The SNP's 31-page analysis claimed to use existing government projections to demonstrate, not only that Scotland was comfortably within the Maastricht criteria, but actually "in a better position than the UK".

In fact, the paper argued, Scotland's position in respect of the deficit criteria for the year when a decision is thought most likely to be made on British membership - around 2003 - was so healthy "that there is a significant room for fiscal manoeuvre".

The party argued: "Scotland is a rich country. In terms of wealth created per head we are the seventh richest country in the developed world. The Scottish parliament offers us the chance to begin the process of governing Scotland well and delivering the best policies for long-term sustainable growth."

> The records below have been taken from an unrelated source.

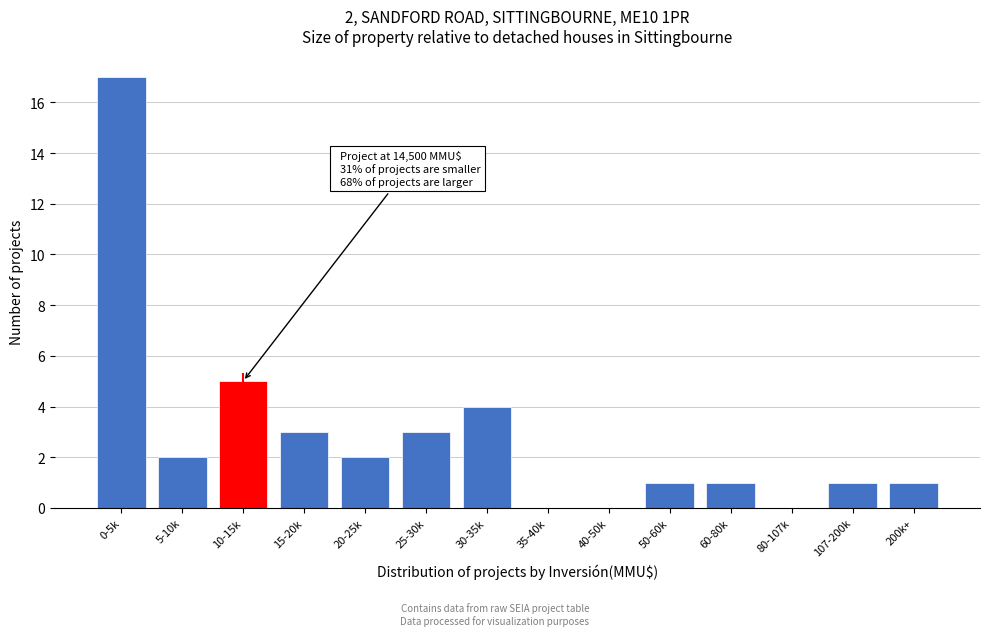

Reading left to right, what are all the values shown in this chart?

0-5k=17	5-10k=2	10-15k=5	15-20k=3	20-25k=2	25-30k=3	30-35k=4	35-40k=0	40-50k=0	50-60k=1	60-80k=1	80-107k=0	107-200k=1	200k+=1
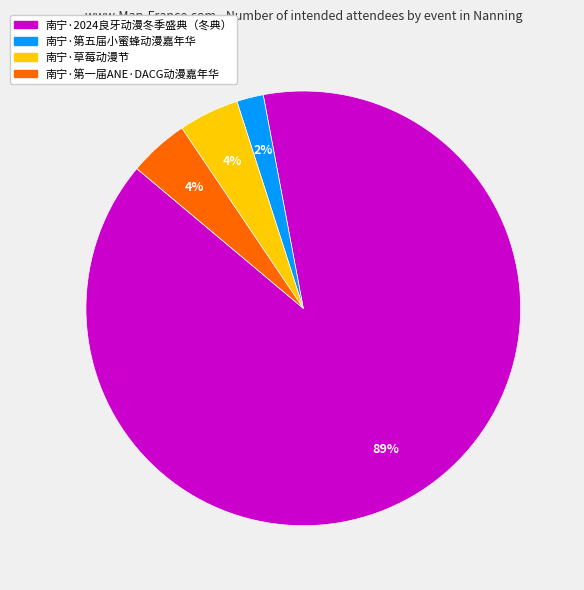

To the nearest percent, what is the average slice percentage?

25%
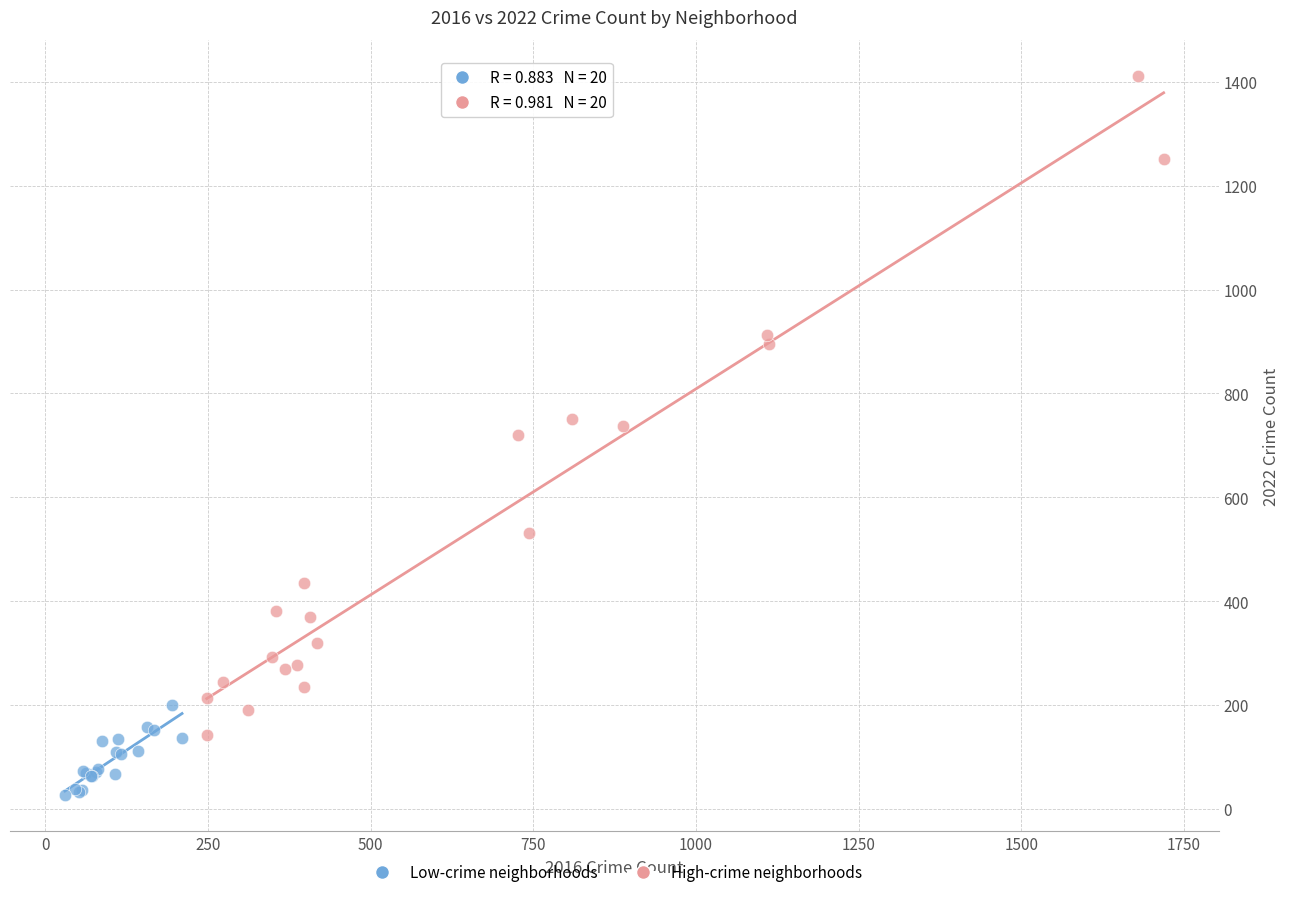

Which series reaches the maximum Y coordinate?

High-crime neighborhoods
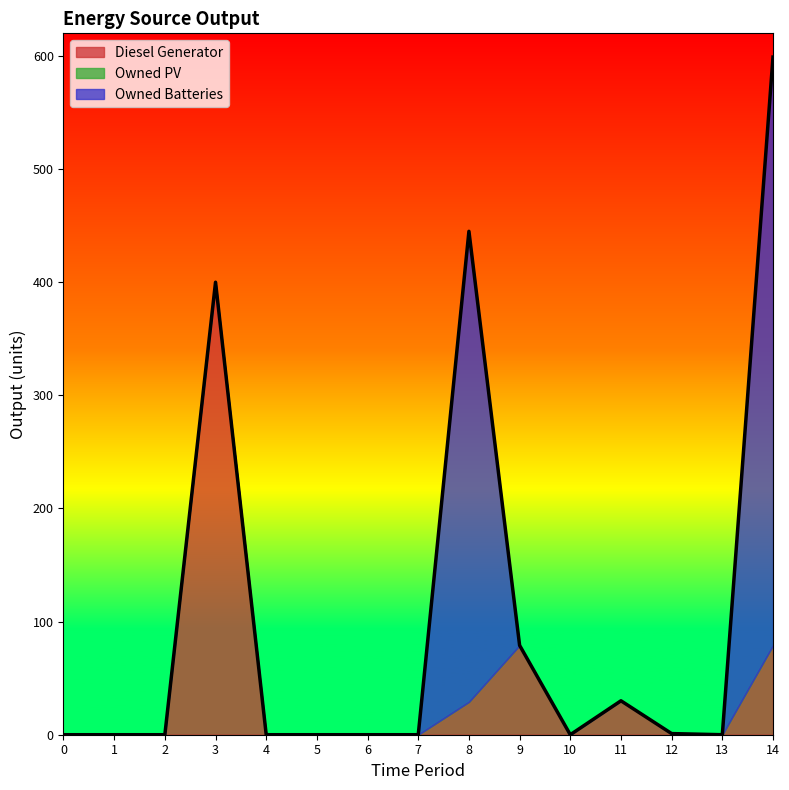

Count the number of categories in the chart.

15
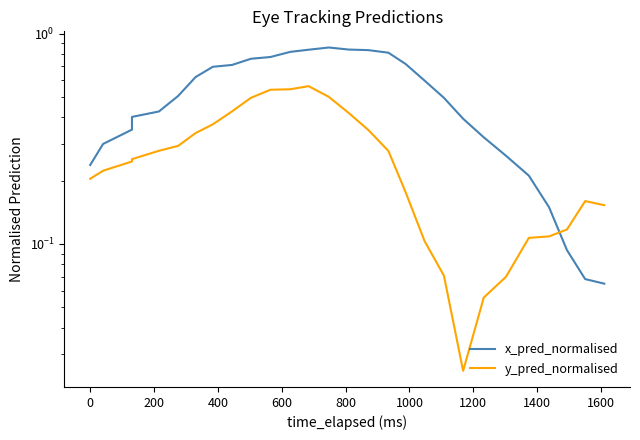

What is the value of the x_pred_normalised point at the 4th from the left?

0.4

Considering the timescales involved, the SNP said they would anticipate remaining part of the sterling area, and retaining the sterling currency, until entry to the Single Currency: "Given the policy of the government to move the exchange rate fundamentals into a position to make entry possible within the timescale under consideration, this makes this option the most prudent and sensible."

There were no tributes to the SNP's prudence or sense from either Labour or the Tories. The Conservative leader, Mr William Hague, spent much of his time campaigning in Perth, fending off questions about his party's state of internal disarray. He ridiculed the SNP plans, saying: "Laughter would have to be the reaction.

They seem to make up these figures as they go along without any independent corroboration. There would be a big financial deficit for Scotland."

Mr Blair was even more withering when he addressed the press lunch, whose guests at the top table included Mr Salmond.

Those who argued the case for separation had a burden to prove their case, Mr Blair said. He derided a "balance sheet" he claimed did not include the costs of debt interest payments, and assumed a debt-free inheritance; which "assumes you apply for European Union membership expecting them to pay you more money than you pay them" and which "envisages no start-up costs for a separate state, and budgets nothing for the embassies and consulates they dream of."

It was, said Mr Blair, "a prospectus which taxes the mind as well as the wallet" before returning to Labour's consistent election theme that "divorce" would mean higher taxes, job losses and businesses chased away.

Mr Salmond was determined, however, that Mr Blair should not have a completely free run on this occasion, drawing laughter with his own take on the popular TV programme by raising a card bearing the word - "bluff".